─── RECORDS SHOWN ───

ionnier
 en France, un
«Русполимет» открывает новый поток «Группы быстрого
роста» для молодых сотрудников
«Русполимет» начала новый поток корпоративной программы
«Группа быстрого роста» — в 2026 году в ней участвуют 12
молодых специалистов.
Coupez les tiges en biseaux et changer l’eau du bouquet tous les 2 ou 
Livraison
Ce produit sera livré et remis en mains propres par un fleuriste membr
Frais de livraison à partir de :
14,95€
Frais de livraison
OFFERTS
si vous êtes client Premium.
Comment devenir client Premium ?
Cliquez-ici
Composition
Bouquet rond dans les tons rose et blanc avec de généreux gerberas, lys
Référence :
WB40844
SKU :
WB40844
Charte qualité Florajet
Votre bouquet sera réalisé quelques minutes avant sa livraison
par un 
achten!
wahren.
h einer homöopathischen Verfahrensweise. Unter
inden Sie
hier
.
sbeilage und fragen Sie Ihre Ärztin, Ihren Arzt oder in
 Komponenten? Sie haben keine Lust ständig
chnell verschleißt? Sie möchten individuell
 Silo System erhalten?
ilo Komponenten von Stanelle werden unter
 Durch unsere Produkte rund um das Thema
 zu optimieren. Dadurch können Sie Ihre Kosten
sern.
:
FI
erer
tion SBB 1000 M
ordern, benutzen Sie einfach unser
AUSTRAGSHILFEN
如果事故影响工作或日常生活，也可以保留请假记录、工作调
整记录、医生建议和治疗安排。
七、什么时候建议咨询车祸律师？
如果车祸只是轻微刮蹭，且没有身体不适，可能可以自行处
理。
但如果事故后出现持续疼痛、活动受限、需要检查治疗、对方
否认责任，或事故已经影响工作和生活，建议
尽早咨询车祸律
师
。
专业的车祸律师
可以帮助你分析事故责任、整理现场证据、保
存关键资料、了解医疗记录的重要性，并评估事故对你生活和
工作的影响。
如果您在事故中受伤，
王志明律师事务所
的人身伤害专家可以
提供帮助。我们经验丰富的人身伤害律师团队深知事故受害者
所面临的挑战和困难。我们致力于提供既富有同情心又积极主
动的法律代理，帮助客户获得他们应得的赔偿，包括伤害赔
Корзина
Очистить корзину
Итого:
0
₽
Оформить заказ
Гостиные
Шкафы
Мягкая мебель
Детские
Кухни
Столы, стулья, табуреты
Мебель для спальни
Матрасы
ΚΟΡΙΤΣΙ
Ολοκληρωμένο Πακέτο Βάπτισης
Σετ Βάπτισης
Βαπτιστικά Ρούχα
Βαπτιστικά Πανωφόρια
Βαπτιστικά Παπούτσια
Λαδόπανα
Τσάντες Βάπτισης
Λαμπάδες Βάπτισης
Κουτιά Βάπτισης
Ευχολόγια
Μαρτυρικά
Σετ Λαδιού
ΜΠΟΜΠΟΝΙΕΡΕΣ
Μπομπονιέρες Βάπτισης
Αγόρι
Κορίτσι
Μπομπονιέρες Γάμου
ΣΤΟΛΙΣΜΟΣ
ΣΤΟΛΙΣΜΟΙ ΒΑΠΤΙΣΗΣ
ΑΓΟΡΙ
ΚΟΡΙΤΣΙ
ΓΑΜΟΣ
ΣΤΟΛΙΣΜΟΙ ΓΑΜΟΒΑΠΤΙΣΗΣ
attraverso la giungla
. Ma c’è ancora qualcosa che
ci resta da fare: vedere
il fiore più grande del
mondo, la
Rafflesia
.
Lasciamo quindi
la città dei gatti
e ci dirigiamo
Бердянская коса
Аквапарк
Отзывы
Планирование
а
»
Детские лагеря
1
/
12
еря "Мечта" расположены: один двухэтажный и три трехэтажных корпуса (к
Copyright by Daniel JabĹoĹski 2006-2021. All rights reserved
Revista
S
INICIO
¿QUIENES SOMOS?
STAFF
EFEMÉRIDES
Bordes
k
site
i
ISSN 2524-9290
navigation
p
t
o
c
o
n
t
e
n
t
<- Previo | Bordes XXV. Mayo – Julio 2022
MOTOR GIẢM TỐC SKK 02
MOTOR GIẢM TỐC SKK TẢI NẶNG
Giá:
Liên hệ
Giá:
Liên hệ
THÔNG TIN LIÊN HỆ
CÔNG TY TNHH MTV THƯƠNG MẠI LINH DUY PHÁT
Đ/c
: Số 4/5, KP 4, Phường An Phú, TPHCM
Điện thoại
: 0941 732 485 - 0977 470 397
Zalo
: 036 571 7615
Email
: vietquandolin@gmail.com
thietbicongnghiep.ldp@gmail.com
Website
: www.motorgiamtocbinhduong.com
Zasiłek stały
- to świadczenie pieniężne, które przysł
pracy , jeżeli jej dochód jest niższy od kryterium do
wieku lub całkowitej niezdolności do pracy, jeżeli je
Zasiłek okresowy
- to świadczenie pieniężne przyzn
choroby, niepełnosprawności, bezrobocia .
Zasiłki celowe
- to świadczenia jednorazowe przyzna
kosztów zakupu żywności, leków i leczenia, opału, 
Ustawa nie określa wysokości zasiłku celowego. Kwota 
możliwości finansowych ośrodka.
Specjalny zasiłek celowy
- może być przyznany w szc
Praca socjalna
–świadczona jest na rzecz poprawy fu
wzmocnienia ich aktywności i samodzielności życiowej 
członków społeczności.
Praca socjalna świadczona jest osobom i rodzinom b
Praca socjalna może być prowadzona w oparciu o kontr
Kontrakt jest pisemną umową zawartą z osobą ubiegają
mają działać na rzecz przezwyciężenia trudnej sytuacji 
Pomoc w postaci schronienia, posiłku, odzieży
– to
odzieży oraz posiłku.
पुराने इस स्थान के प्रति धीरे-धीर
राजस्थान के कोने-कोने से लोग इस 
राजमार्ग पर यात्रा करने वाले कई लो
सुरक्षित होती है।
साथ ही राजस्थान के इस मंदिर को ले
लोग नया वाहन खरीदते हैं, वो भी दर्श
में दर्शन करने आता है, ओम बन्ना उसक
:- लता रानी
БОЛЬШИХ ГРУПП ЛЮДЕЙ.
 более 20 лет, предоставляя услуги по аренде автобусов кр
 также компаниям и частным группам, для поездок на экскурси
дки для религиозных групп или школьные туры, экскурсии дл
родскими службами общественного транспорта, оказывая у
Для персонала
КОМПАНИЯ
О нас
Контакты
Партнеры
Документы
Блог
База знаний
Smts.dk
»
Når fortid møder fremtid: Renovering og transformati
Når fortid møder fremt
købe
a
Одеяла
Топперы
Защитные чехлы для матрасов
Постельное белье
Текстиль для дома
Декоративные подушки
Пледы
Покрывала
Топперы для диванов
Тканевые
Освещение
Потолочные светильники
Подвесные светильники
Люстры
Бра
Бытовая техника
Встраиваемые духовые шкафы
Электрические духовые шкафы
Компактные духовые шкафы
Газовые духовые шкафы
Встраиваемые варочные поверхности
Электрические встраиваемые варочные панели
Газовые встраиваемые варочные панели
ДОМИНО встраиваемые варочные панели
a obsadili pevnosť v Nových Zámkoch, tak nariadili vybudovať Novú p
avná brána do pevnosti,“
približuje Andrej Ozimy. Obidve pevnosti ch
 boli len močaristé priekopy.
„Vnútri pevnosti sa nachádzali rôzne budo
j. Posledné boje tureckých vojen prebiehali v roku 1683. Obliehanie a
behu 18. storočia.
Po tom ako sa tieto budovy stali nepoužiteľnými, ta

───

- _WHAT THE EXERCISE ASKS_: Where a line in the listing above includes the string "Βαπτιστικά", copy that line.

- _SOLUTION_:
Βαπτιστικά Ρούχα
Βαπτιστικά Πανωφόρια
Βαπτιστικά Παπούτσια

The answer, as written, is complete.